TO DO
**A.** Answer these questions about the basketball forum thread:
(i) By what score did the team outscore its opponent after the first three quarters?
(ii) Which opponent does The Future7 look forward to seeing the Mavs play?
(iii) Whom does xray propose tormenting with athleticism?
**B.** Write the next part of the basketball forum thread, picking up after its final post.

#### SOURCE

It was very bad for 3 quarters. But then something miraculously happened. They finally figured out something. That the NBA SEASON BEGUN. They proceeded to outscore them 28-16. I say that the first three quarters resulted in rust or trying to think to much or do to much at the same time. They looked timid out there. They looked relaxed and confident in the 4th quarter.


----------



## The Future7 (Feb 24, 2005)

I'm so excited to see the Mavs play Utah. Hopefully we come out will more energy and confidence this time. That game last night had me pumped at the end.


----------



## xray (Feb 21, 2005)

My final thought about last night: Why don't we torment Mr. Nash with our talented athletism ?


----------



## Drewbs (Feb 16, 2004)

Gambino said:


> It was very bad for 3 quarters. But then something miraculously happened. They finally figured out something. That the NBA SEASON BEGUN. They proceeded to outscore them 28-16. I say that the first three quarters resulted in rust or trying to think to much or do to much at the same time. They looked timid out there. They looked relaxed and confident in the 4th quarter.

########
#### RECORDED INFORMATION

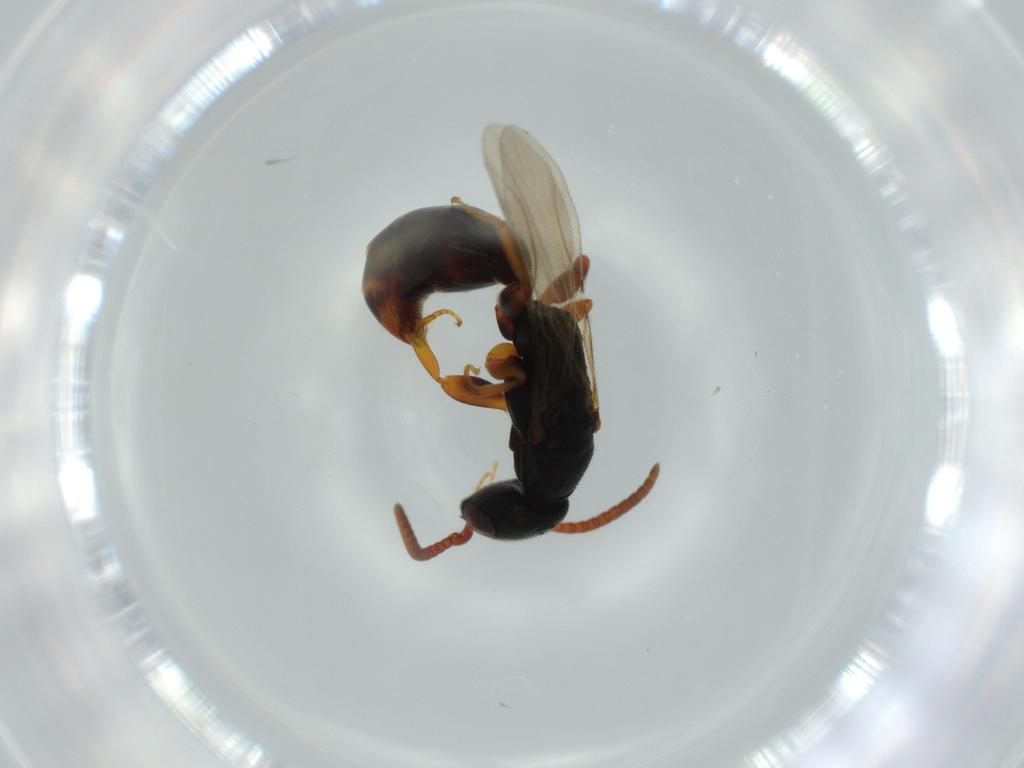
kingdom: Animalia
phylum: Arthropoda
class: Insecta
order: Hymenoptera
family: Bethylidae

########

ANSWERS TO THE PROBLEMS
**A.**
(i) 28-16
(ii) Utah
(iii) Mr. Nash

**B.**
Here is my biggest concern. In the playoffs last season, I was very unsure about the team's offense. Houston was not as good as they played against the Mavs. The problem with Dallas' offense is that they guys like Dirk, Stackhouse and Howard basically took turns going one on one. But luckily, first 3 quarters last night had a lot more movement off the ball, but the execution was so sloppy adn many players clearly didn't know what to do in certain sets that the offense sucked. However, I really don't want to see them go back to the isolation style offense that tehy used in the playoffs. It was just ugly to watch.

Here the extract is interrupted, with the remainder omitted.